ASSIGNED TASK - Which of the lines below contain the word "series"? Pull out each of those lines and copy it in full.

INFORMATION -
· · · · ·

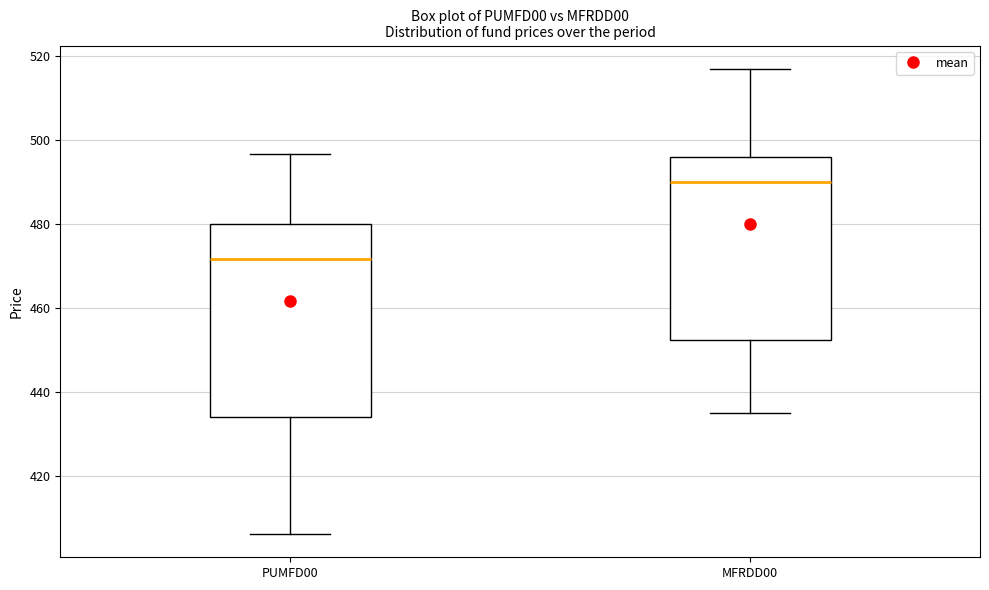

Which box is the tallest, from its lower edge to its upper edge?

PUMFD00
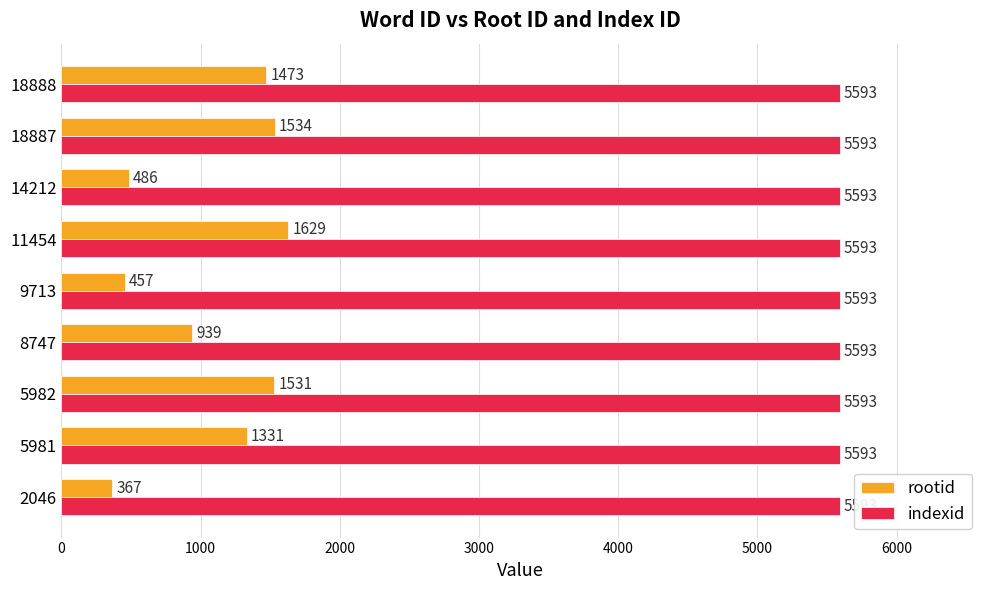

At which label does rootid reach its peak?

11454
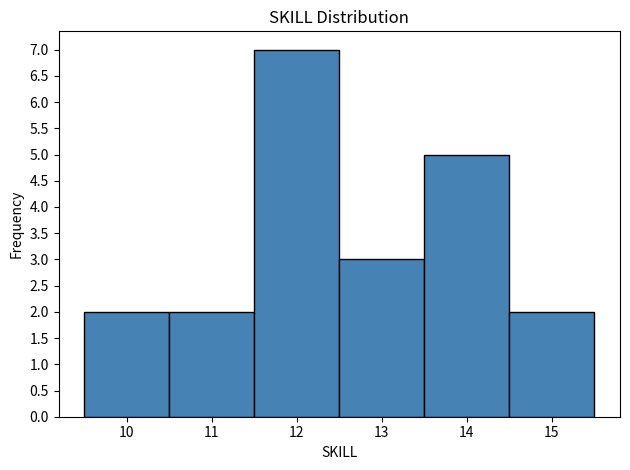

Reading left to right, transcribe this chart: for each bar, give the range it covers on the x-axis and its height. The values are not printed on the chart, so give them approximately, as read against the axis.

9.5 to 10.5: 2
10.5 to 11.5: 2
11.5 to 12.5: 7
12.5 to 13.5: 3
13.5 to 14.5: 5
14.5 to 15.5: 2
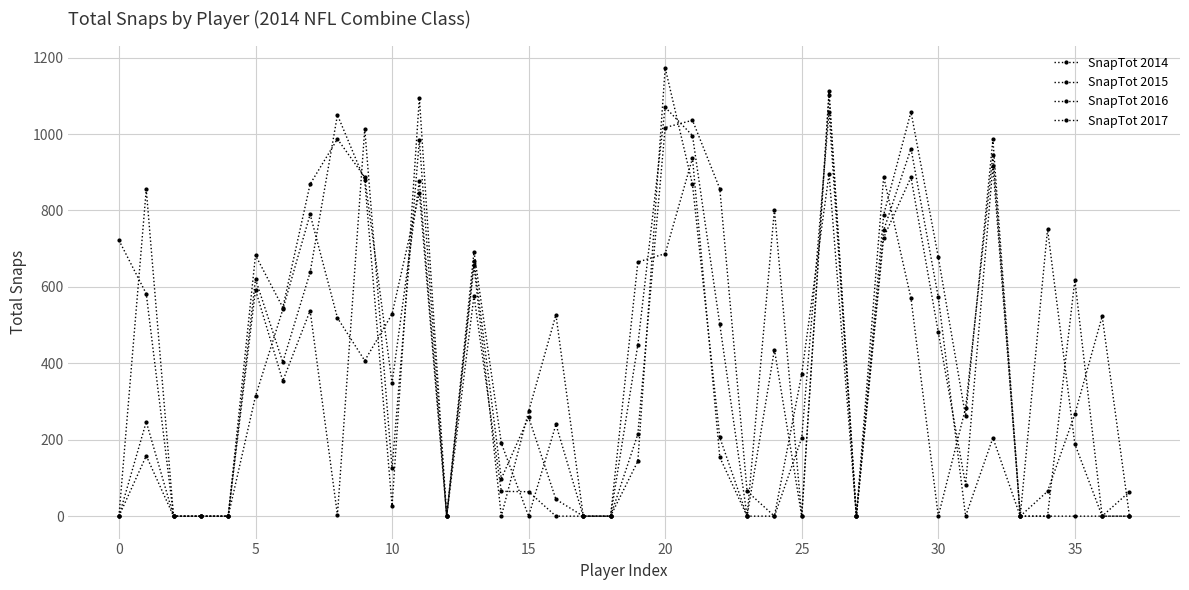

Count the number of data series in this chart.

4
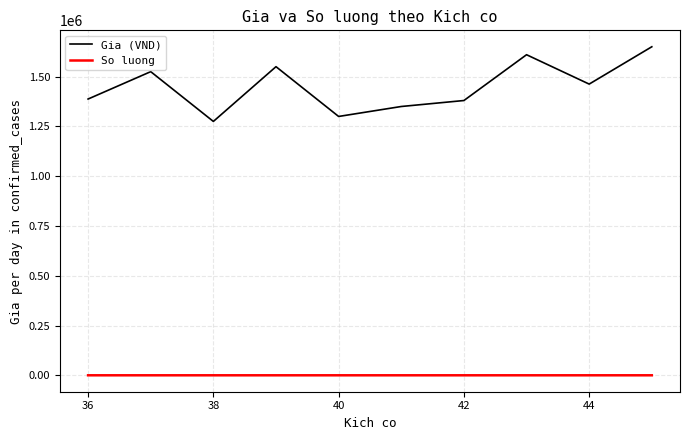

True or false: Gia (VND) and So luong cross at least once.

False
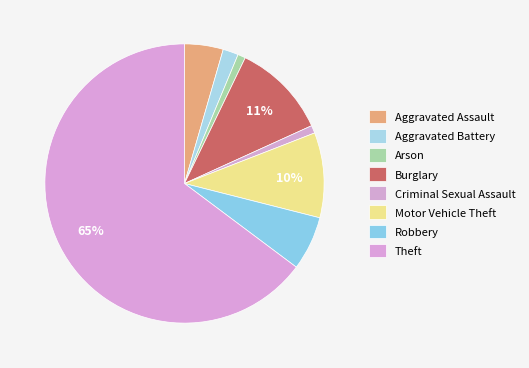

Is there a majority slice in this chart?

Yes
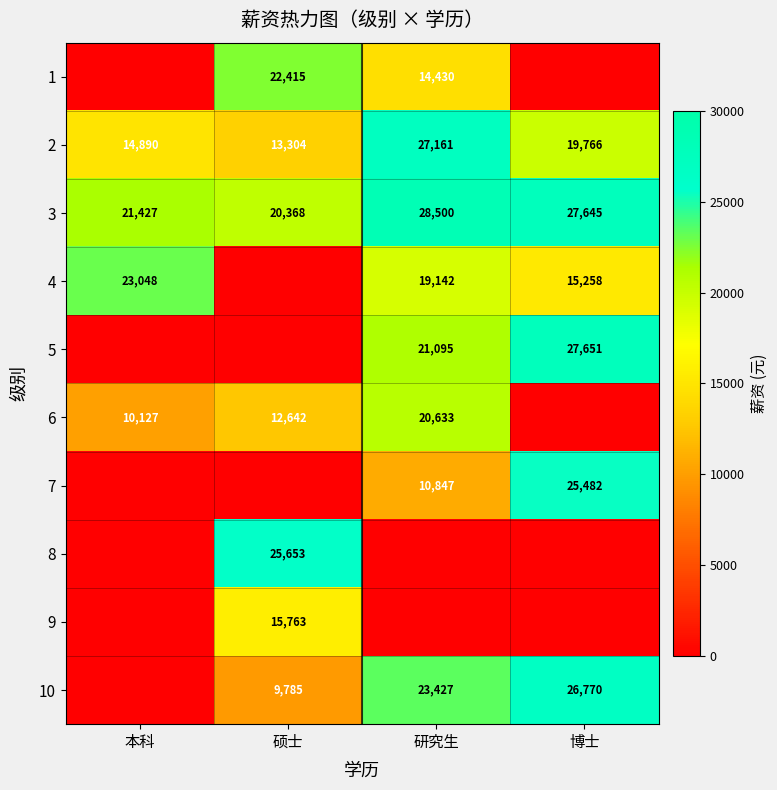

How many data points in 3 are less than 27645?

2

· · · · ·

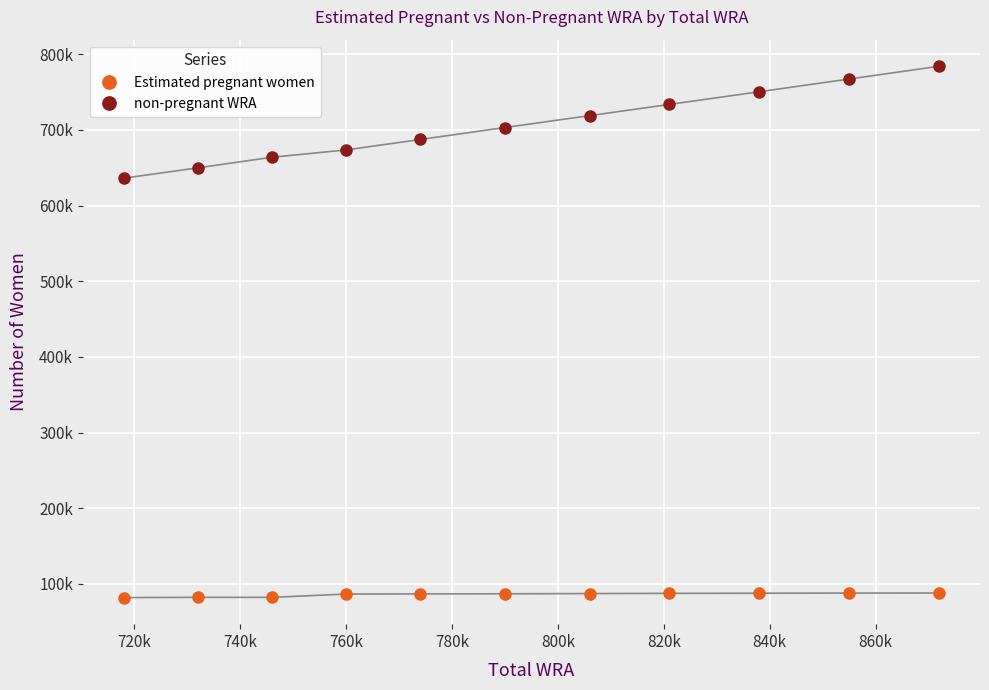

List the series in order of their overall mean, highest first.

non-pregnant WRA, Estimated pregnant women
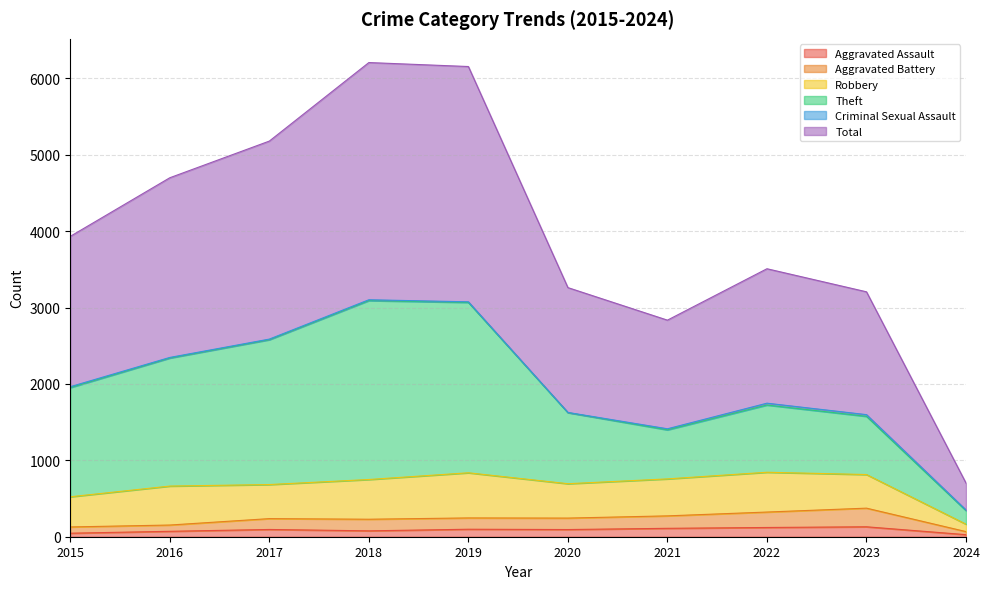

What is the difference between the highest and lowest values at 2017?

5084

· · · · ·

ANSWER TO THE EXERCISE -
Count the number of data series in this chart.
List the series in order of their overall mean, highest first.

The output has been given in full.